Cette disposition établit un principe d'imposition des produits au moment de l'achèvement des prestations, tempéré par une règle spécifique d'étalement pour les prestations discontinues s'échelonnant sur plusieurs exercices.

 

La question centrale posée au Conseil d'État portait sur la définition de "l'achèvement" d'une prestation discontinue dans le cas où le client interrompt le service avant son terme prévu, alors qu'il a payé l'intégralité du prix d'avance.

 

 

Rappel des faits :

La SARL M, dont le capital était détenu par M. et Mme DB, Mme AB. et M. CB proposait à ses clients des services de cures d'amincissement se composant de plusieurs séances réparties sur une durée de 15 à 20 mois. Ces prestations étaient intégralement payables d'avance par le client à la signature du contrat.

Suite à une vérification de comptabilité portant sur la période du 1er janvier 2014 au 31 décembre 2015, l'administration fiscale a réintégré au résultat de l'exercice clos le 31 décembre 2015 des recettes d'un montant total de 261 637 €. Ces sommes correspondaient aux prix de séances de cures d'amincissement non encore effectuées mais payées d'avance par les clients, que la société avait comptabilisées en tant que produits constatés d'avance.
####
**CONSIGNE DE TRAVAIL 1:** Reproduisez fidèlement le passage du texte sur l'imposition des prestations discontinues compris entre "La question centrale" et "du prix d'avance.", ces deux segments inclus.
**CONSIGNE DE TRAVAIL 2:** Poursuivez la rédaction du texte sur l'imposition des prestations discontinues à partir de l'endroit où il s'interrompt.
####
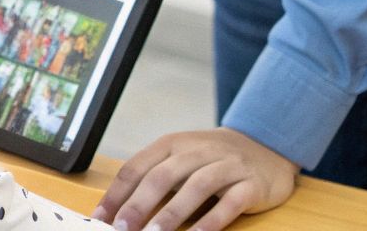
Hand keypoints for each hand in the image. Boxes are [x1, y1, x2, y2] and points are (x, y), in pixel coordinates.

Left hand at [93, 127, 296, 230]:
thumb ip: (154, 179)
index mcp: (173, 144)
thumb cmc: (212, 159)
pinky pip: (231, 202)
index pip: (137, 166)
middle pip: (163, 176)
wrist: (266, 146)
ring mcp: (227, 165)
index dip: (117, 193)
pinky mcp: (251, 183)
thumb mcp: (181, 159)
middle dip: (139, 204)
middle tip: (122, 229)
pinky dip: (213, 220)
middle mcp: (198, 150)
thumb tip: (119, 212)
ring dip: (173, 213)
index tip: (101, 217)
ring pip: (196, 187)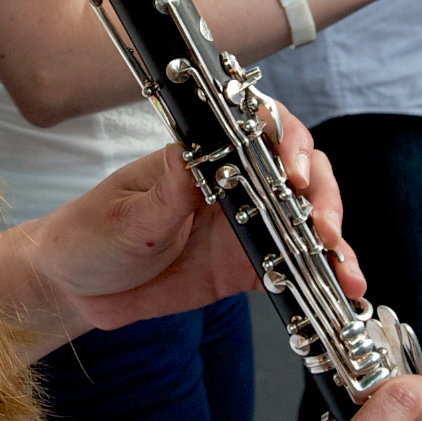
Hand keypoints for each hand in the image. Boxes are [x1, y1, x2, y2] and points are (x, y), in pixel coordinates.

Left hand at [2, 107, 364, 347]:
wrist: (77, 289)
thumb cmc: (90, 236)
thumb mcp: (122, 216)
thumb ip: (164, 194)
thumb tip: (192, 155)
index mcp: (203, 156)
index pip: (259, 131)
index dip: (285, 143)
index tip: (290, 173)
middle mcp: (233, 183)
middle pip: (299, 173)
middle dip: (320, 196)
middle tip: (321, 228)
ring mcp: (246, 225)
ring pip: (305, 220)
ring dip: (333, 241)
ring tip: (344, 270)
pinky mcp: (249, 266)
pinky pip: (296, 267)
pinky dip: (323, 276)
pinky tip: (344, 290)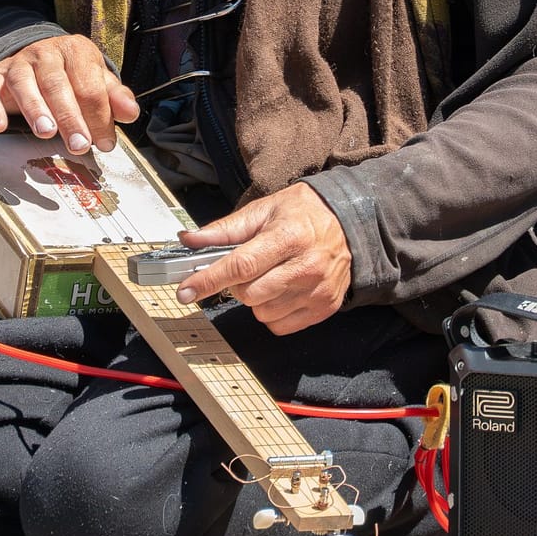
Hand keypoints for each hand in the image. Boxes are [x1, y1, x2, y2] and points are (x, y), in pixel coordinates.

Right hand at [0, 35, 138, 154]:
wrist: (39, 57)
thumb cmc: (73, 75)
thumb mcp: (97, 81)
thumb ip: (114, 98)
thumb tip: (131, 113)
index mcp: (77, 51)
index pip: (89, 85)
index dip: (98, 116)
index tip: (104, 142)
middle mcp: (46, 53)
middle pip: (58, 85)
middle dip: (70, 117)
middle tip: (79, 144)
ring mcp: (19, 62)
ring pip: (24, 84)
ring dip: (35, 109)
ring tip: (46, 132)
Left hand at [174, 183, 351, 334]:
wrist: (350, 222)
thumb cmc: (304, 213)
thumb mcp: (264, 210)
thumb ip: (226, 229)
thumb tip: (189, 240)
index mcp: (289, 236)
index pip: (242, 265)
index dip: (210, 279)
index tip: (186, 291)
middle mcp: (306, 266)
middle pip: (249, 293)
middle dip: (237, 284)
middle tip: (249, 266)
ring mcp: (317, 290)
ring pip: (262, 312)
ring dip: (255, 299)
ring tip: (271, 275)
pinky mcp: (324, 307)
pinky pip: (280, 325)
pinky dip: (272, 312)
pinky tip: (282, 290)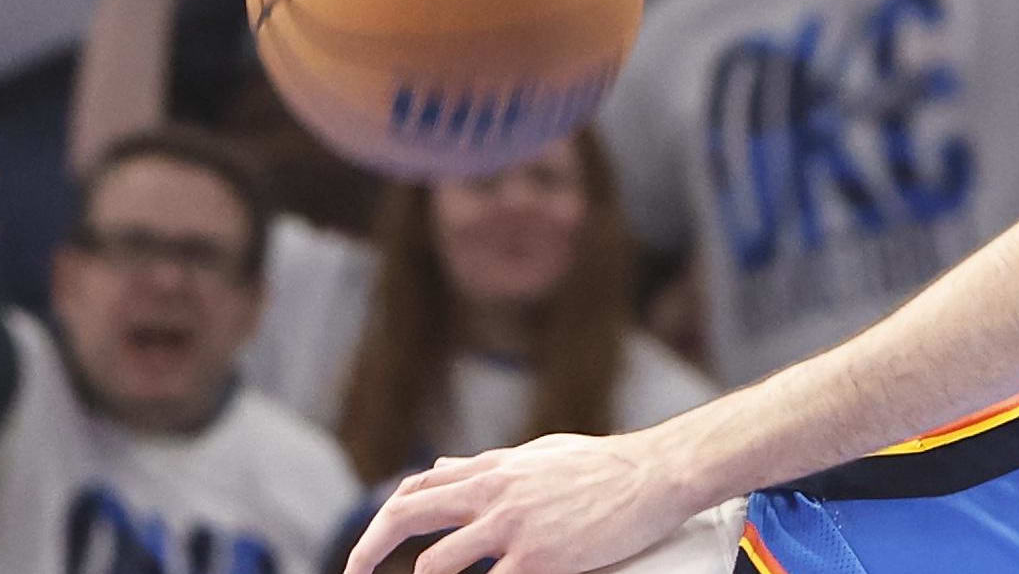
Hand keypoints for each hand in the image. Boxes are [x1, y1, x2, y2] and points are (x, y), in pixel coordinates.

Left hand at [347, 431, 708, 573]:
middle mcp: (491, 492)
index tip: (367, 552)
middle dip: (369, 549)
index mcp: (490, 469)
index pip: (416, 490)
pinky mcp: (538, 559)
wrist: (651, 475)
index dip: (383, 522)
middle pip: (407, 515)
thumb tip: (441, 468)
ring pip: (436, 563)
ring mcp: (511, 527)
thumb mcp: (534, 456)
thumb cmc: (600, 466)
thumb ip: (484, 466)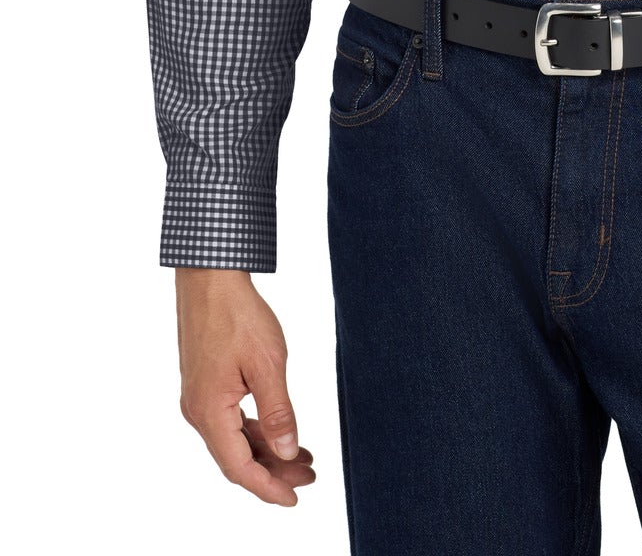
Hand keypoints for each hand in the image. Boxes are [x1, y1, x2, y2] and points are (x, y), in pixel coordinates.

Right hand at [175, 268, 315, 505]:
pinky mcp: (204, 384)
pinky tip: (277, 429)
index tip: (295, 498)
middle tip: (309, 475)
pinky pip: (229, 420)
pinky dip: (255, 430)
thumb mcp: (267, 364)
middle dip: (273, 471)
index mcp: (209, 412)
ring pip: (233, 439)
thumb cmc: (237, 314)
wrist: (210, 277)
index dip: (268, 488)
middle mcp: (197, 411)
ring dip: (266, 450)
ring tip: (302, 455)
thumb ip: (278, 412)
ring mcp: (198, 398)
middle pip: (236, 458)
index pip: (239, 468)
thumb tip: (288, 453)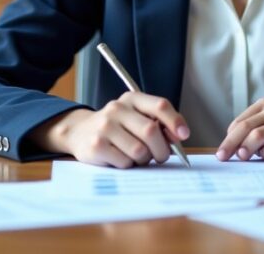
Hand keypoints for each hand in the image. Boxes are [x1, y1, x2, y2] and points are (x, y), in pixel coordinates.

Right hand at [31, 92, 189, 167]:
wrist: (79, 132)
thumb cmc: (117, 127)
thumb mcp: (136, 117)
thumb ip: (158, 123)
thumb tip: (178, 136)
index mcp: (132, 99)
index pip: (160, 105)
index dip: (175, 121)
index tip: (184, 135)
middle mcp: (117, 109)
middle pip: (151, 131)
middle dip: (161, 149)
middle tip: (160, 156)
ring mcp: (105, 126)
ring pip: (139, 150)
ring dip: (143, 159)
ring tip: (136, 156)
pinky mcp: (96, 145)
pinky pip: (125, 162)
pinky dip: (128, 165)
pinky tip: (120, 158)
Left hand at [215, 98, 263, 160]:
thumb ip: (253, 132)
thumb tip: (231, 150)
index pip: (240, 122)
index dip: (228, 138)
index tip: (222, 152)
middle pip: (245, 128)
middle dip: (230, 144)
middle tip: (223, 157)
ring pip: (257, 135)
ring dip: (246, 149)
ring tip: (242, 158)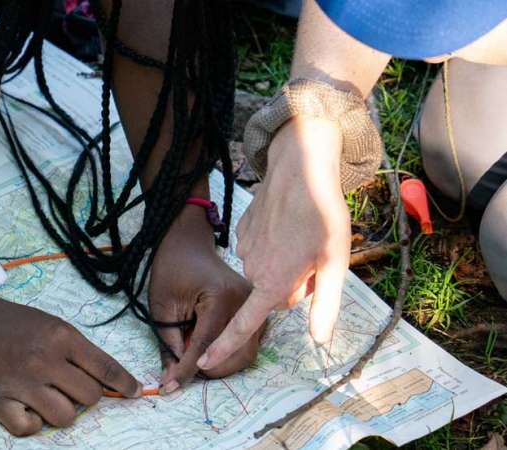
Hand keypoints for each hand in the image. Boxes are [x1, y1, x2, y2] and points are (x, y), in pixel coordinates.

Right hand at [0, 295, 142, 435]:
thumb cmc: (16, 324)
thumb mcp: (53, 325)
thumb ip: (79, 351)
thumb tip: (110, 379)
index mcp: (62, 338)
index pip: (105, 368)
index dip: (125, 384)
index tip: (134, 392)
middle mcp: (44, 360)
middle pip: (90, 397)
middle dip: (85, 395)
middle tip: (69, 387)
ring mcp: (22, 382)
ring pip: (65, 417)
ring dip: (60, 410)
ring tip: (47, 396)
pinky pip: (29, 428)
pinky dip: (31, 423)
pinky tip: (27, 407)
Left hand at [149, 203, 262, 393]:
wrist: (189, 244)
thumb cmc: (171, 269)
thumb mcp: (161, 306)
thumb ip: (168, 344)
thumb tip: (172, 380)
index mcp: (221, 296)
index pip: (207, 346)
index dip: (187, 370)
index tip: (170, 387)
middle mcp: (246, 301)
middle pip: (234, 355)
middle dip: (207, 370)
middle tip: (180, 369)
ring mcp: (256, 305)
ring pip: (245, 354)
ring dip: (220, 364)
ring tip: (194, 354)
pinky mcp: (257, 309)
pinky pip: (249, 344)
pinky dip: (229, 353)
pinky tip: (209, 346)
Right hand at [198, 116, 350, 370]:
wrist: (299, 167)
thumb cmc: (322, 214)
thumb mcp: (335, 262)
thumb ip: (325, 305)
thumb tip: (319, 341)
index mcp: (273, 281)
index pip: (244, 322)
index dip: (224, 345)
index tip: (204, 363)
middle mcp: (252, 268)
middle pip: (272, 293)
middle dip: (292, 284)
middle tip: (313, 258)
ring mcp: (244, 247)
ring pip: (266, 270)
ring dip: (283, 262)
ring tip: (300, 236)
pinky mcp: (242, 230)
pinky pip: (258, 249)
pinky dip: (272, 243)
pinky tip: (285, 223)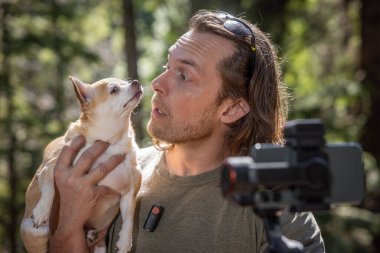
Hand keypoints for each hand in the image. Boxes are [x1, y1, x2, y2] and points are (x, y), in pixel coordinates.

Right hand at [49, 135, 124, 251]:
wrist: (68, 220)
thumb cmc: (66, 197)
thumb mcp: (61, 181)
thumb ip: (67, 167)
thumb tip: (75, 148)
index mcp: (60, 172)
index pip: (67, 152)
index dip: (76, 142)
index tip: (83, 136)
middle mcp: (70, 177)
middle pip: (88, 156)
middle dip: (99, 146)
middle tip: (107, 142)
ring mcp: (82, 185)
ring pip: (102, 168)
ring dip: (114, 160)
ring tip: (121, 155)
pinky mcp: (92, 194)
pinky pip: (107, 188)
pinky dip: (114, 189)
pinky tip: (120, 189)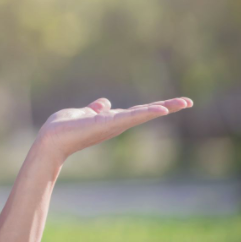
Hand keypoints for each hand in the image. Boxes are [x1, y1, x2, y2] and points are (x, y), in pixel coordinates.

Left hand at [37, 96, 193, 163]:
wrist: (51, 139)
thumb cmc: (62, 129)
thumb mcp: (81, 114)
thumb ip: (94, 109)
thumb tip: (105, 103)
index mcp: (111, 120)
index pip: (136, 112)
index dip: (153, 107)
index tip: (171, 103)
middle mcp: (116, 124)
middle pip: (145, 113)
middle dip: (167, 106)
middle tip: (189, 101)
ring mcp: (114, 125)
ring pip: (143, 114)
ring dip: (164, 107)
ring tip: (184, 102)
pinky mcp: (108, 123)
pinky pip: (131, 116)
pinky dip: (146, 112)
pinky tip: (162, 108)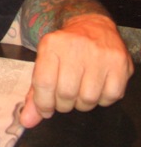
####
**RÉPONSE ATTENDUE 1:**
La question centrale posée au Conseil d'État portait sur la définition de "l'achèvement" d'une prestation discontinue dans le cas où le client interrompt le service avant son terme prévu, alors qu'il a payé l'intégralité du prix d'avance.

**RÉPONSE ATTENDUE 2:**
L'administration considérait que ces sommes constituaient le règlement de séances se rattachant à des cures devant être regardées comme déjà achevées en 2015, notamment celles interrompues par les clients depuis plus de trois mois.

La société M ayant opté pour le régime d'imposition des sociétés de personnes (Art. 239 bis AA du CGI), le rehaussement de son résultat a donné lieu à des suppléments d'impôt sur le revenu au nom des associés dans la catégorie des BIC, à proportion de leurs droits dans la société, ainsi qu'à des contributions sociales supplémentaires.

Le TA de Grenoble a donné raison aux contribuables en les déchargeant des impositions supplémentaires. La cour administrative d'appel de Lyon a ensuite, sur appel du ministre, annulé ces jugements et rétabli l'intégralité des impositions contestées.

 

Les contribuables se sont alors pourvus en cassation contre ces arrêts.

 

Ils contestent l'analyse de l'administration en soutenant que les prestations n'étaient pas achevées tant que la totalité des séances n'avaient pas été réalisées ou que le client n'avait pas expressément renoncé à en bénéficier. Ils faisaient valoir que la société, par une pratique commerciale constante, accordait à ses clients la possibilité d'obtenir la réalisation des soins même après une interruption de plus de trois mois. À titre subsidiaire, ils soutenaient que seules les sommes correspondant aux cures interrompues entre le 1er octobre 2014 et le 30 septembre 2015 pouvaient être rattachées à l'exercice clos en 2015.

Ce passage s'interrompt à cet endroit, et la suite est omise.